Good points #1 I know any number of homeowners who have had water and/or sewage leaking up into their homes due to issues with the utilidors. These are costs associated with these occurrences are ones that the city has been reluctant to cover and usually fall on either the homeowner or their insurer. The situation is completely unacceptable and needs to be addressed.

#3. Posted by twins on October 11, 2018

@1&2: you two sound like the same person

#4. Posted by Homeowner on October 11, 2018

At post number 3, nope we are not the same commenter. I’m sure we are not the only homeowners that have gone through these issues with the city dept.
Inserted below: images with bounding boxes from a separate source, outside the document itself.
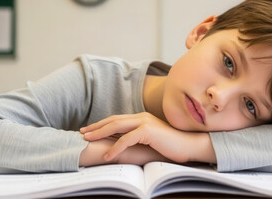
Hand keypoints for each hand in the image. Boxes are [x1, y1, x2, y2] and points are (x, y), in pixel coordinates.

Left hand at [80, 112, 215, 163]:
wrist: (189, 145)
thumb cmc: (172, 145)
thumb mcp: (152, 139)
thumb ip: (139, 138)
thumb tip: (126, 144)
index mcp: (142, 118)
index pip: (117, 119)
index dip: (102, 124)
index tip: (89, 130)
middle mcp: (141, 117)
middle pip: (113, 120)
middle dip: (96, 127)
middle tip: (82, 133)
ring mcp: (144, 122)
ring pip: (116, 126)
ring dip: (100, 133)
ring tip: (87, 141)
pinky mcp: (147, 131)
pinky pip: (126, 139)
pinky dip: (115, 147)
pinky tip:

I am really worried that we will be going through freeze ups as the city hasn’t fixed the utilidor system in our area

#5. Posted by Odd one on October 11, 2018

Swimming pool or necessary infrastructure? Hmmmm.

#6. Posted by twins on October 11, 2018

@4: suuuure wink

#7. Posted by Homeowner on October 11, 2018

Post number 6 must be a city worker that got hired with no qualifications at all

#8. Posted by Disgusted on October 12, 2018

Agree with post 1and two, I just have to shake my head in disgust on how the city runs its operations.